In this new version, Rip Hunter's methods are darker than previously portrayed: he imprisoned the surviving members of the Linear Men after they tried to mess with the timeline to save Waverider; and Rip tortured Rex Hunter when Rex refused to give him information. Rip might have also been motivated by a personal grudge, as Rex was a former Time Master who had murdered Rips' previous team. Rex had been working with the Time Stealers and was killed by them before Rip could learn any information.

===Time Masters: Vanishing Point===
Rip, along with Booster Gold, Superman, and Hal Jordan starred in Time Masters: Vanishing Point (2010–11), a limited series that is a companion piece to Batman: The Return of Bruce Wayne. The series followed the heroes' journey to find Batman, who was lost in time in Final Crisis.

==="Convergence"===
Though Rip Hunter was shown blinking out of existence following the end of the 2011 storyline Flashpoint, Convergence reveals that he survived and may have turned against his father, Booster Gold (who survived the continuity reboot of the DC Universe that occurred in the aftermath of Flashpoint). Through means that are yet to be revealed, Rip almost managed to prevent his father from frantically warning his newly created counterpart that the romance between Wonder Woman and Superman will erase the past of his future from existence.

===Vertigo===
A Rip Hunter story by writer Damon Lindelof and artist Jeff Lemire appeared in Time Warp #1, published by Vertigo in May 2013.

===DC Rebirth===
In 2016, DC Comics implemented another relaunch of its books called DC Rebirth, restoring its continuity to a form much as it was before The New 52. Rip was seen in the DC Nuclear Winter Special #1, stranded on a post-apocalyptic version of Earth's future telling holiday stories about DC heroes from alternate earths, the future, and the past to some cannibals trying to eat him, stalling for time while he recharged the battery in his Time Sphere.
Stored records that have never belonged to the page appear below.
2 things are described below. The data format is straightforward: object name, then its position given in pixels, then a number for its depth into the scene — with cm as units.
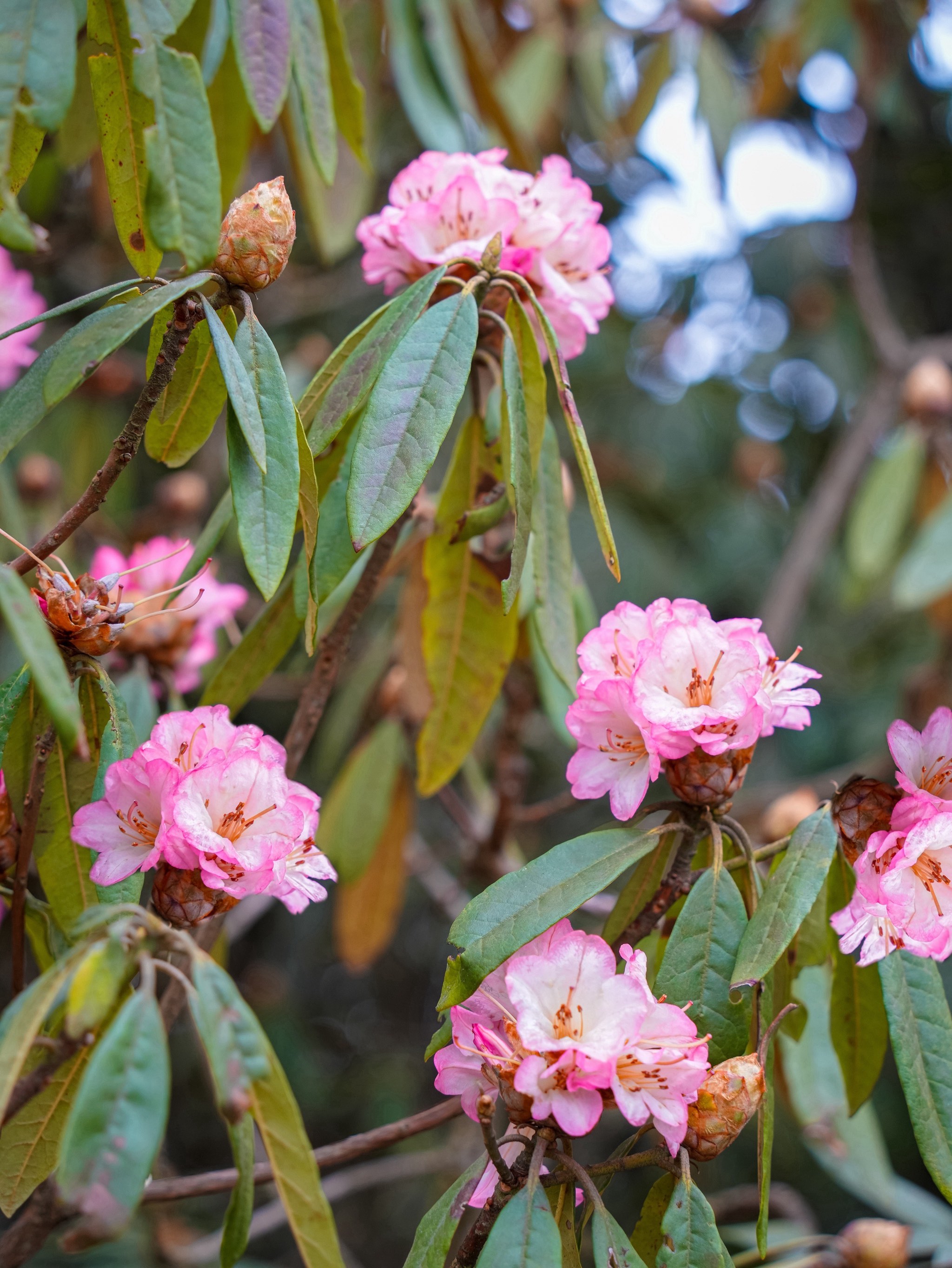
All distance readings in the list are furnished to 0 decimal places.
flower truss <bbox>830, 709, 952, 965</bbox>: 63
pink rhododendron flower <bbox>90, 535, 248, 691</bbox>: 109
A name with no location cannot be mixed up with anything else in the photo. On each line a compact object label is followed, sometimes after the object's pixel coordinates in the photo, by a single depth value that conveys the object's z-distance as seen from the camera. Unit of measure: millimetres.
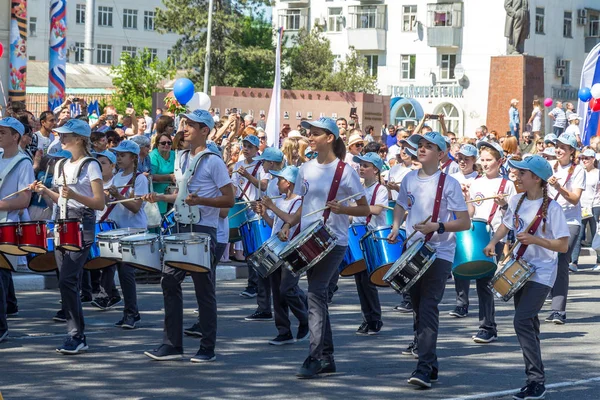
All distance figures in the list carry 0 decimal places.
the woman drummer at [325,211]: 9406
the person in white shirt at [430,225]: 9258
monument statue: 36656
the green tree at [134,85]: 51562
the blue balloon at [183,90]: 21844
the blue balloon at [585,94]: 27844
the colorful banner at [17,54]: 29766
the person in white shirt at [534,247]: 8914
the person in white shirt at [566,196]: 13086
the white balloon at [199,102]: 22969
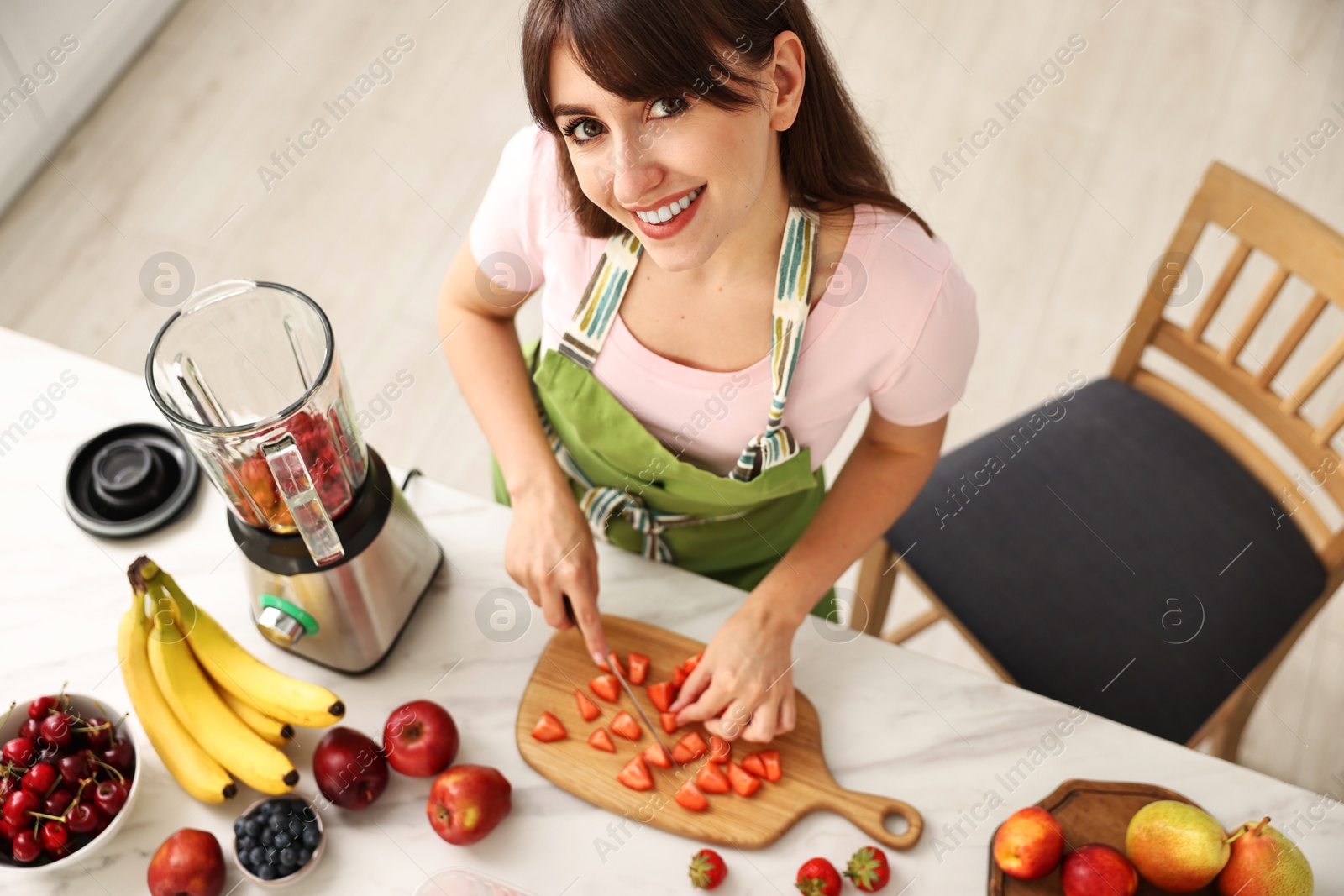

Rip Hunter was about to leave by Boom Tube after he had saved his father and his best friend from a battle. Rip's friend Trixie wanted to say good to him, and was wondering why Rip cared for Booster Gold for. Rip revealed to Trixie that Booster Gold was his father, and that he did not want to embarrass her with a long story about time travel, before leaving.

== Collected Editions ==
Showcase Presents: Rip Hunter Time Master Vol 1 (2012) Collects DC Showcase 20-21 and 25-26 Time Masters (vol 1) 1-15 Softcover ISBN 978-1-4012-3521-5

Time Masters (2008) Collects Time Masters (1990) Mini Series Softcover ISBN 978-1-4012-1659-7

Time Masters: Vanishing Point (2011) Collects Time Masters: Vanishing Point (2010) Mini Series. Softcover ISBN 978-1-4012-3047-0

==In other media==

Arthur Darvill as Rip Hunter in Legends of Tomorrow.

=== Television ===
- Rip Hunter appears in Batman: The Brave and the Bold, voiced by Brian Bloom.
- Rip Hunter appears in Legends of Tomorrow, portrayed by Arthur Darvill. This version is a rogue Time Master who came to the present to assemble the titular group and oppose Vandal Savage. In the second season, Rip is temporarily brainwashed into joining the Legion of Doom. In the third season, he forms the Time Bureau to fix time anachronisms and defeat the time entity Mallus, ultimately sacrificing himself in the season finale to save his teammates.

=== Video games ===

- Rip Hunter appears as an NPC in DC Universe Online.
- Rip Hunter appears as a character summon in Scribblenauts Unmasked: A DC Comics Adventure.